Thursday, December 18, 2008

City Approves Proposal for Cell Tower on Top of Maspeth House

Fear Case Sets Precedent Allowing Future Antennas

By Conor Greene

Despite overwhelming opposition from residents, elected officials and the local community board, the city has granted a cellular company permission to place a tower on top of a house on 72nd Place in Maspeth.

At its meeting this past Tuesday, the Board of Standards and Appeals, which rules on applications requiring a variance from the city’s building code, voted 4-0 to allow Omnipoint Communications to place the cellular tower on top of a house at 53-20 72nd Place.

The decision immediately garnered strong backlash from neighbors and community leaders who fought the proposal since it was announced late last year. Under the agreement, property owner Joseph Wroblewski - whose family owns Frank’s Deli next door to the proposed site - will receive an undisclosed amount in rent for allowing the company to place the antenna on top of the house.

Many now fear that this ruling sets a dangerous precedent that could allow cellular companies to easily obtain the necessary variances and permits. That could mean a greater number of towers within residential areas as companies seek to improve their coverage, especially inside homes as people rely more on cell phones over landlines.

The proposal originally called for a 25-foot tower on top of the house, rising a total of 54 feet above street level. As a result of community opposition, the company scaled back its proposal to a 19-foot tower that will rise 45 feet above street level. The diameter of the antenna, which will be disgusted as a flagpole with an American flag at the top, has been reduced from 36 inches to 32 inches.

Maspeth resident Manny Caruana fears that quiet residential neighborhoods such as this are being destroyed by greedy developers and companies. “Quite honestly it seems like we no longer have control over our own neighborhoods,” he said. “They can just come in and do what they want... Our quality of life doesn’t mean a damn thing and our investment in the community and in our homes doesn’t seem to matter.”

Caruana said he is concerned that the decision will mean other cellular companies will come in and offer homeowners “big bucks” to allow cellular towers on their homes. He noted that Wroblewski lives on Long Island and rents out the house where the tower will be placed. “Quite obviously, he bought this house to make money and doesn’t care about the community,” he said. “Anybody who does certainly wouldn’t do this.”

Wroblewski initially said he tried to back out of the contract after neighbors objected, but was not able to. He refused to say how much rent he will receive from Omnipoint, and has stopped speaking with the media about the matter.

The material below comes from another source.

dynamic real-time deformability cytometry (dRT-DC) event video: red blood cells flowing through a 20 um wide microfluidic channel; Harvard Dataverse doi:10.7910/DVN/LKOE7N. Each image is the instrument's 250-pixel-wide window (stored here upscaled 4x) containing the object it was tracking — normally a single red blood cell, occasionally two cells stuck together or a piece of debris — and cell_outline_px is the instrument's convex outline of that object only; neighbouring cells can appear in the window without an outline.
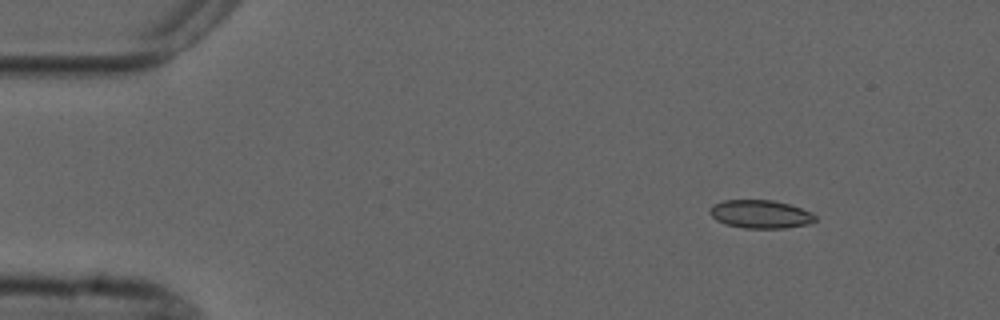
{"species": "common noctule bat (a hibernating species)", "species_latin": "Nyctalus noctula", "temperature_condition": "cold", "stored_images_in_passage": 3, "camera_frame_rate_fps": 3000, "um_per_image_px": 0.085, "animal": {"sex": "male", "forearm_length_mm": 52.5}, "frame": {"image": 1, "passage_image": 1, "time_ms": 0.0, "image_size_px": [1000, 320], "cell_outline_px": [[816, 220], [808, 224], [784, 228], [744, 228], [724, 224], [716, 220], [708, 212], [708, 208], [712, 204], [724, 200], [772, 200], [788, 204], [812, 212], [816, 216]], "centroid_in_image_um": [64.59, 18.2], "position_along_channel_um": 20.4, "area_um2": 17.46}}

For Caruana, that public hearings were held during the day in Manhattan only adds insult to injury. “Had these hearings been held in the area affected, you would have had thousands of people there and it might have been a different outcome,” he said. “It is held in Manhattan, with Manhattan people making decisions for Queens. We should have another venue to challenge this decision. It leaves absolutely no recourse.”

He is not the only resident angry over the vote. Diane DeSilvia, a 72nd Place resident who helped organize opposition to the application, called the decision “outrageous” and said it “could allow cell companies to invade residential areas everywhere with structures that do not belong where people live.”

Gary Giordano, district manager of Community Board 5 – which overwhelmingly rejected the proposal – agreed that this could set a bad precedent. “I would say there is certainly a possibility [that wireless companies will have an easier time gaining variances] but hopefully they would have to do a very good job proving there is a lack of service in that area,” he said. “I don’t like it at all.”

In a statement, Assemblywoman Marge Markey (D-Maspeth) said she is “angry” over the board’s decision.

“It is an inappropriate intrusion on a peaceful residential block and it should not have been permitted,” she said. “I want to warn... any other cellular company that seeks to use this case as a precedent: get ready for a fight! We will continue to strongly oppose any other plan that seeks to place a cell tower on any residential block in my district.”

In the meantime, residents such as Caruana are left wondering about the rational behind the board’s decision, and what the next step is. “I was very hopeful they were going to disapprove this tower,” he said. “It is in the middle of a bunch of one-and-two-family homes... I don’t know if there are any other steps we can take, but we will be looking into it.”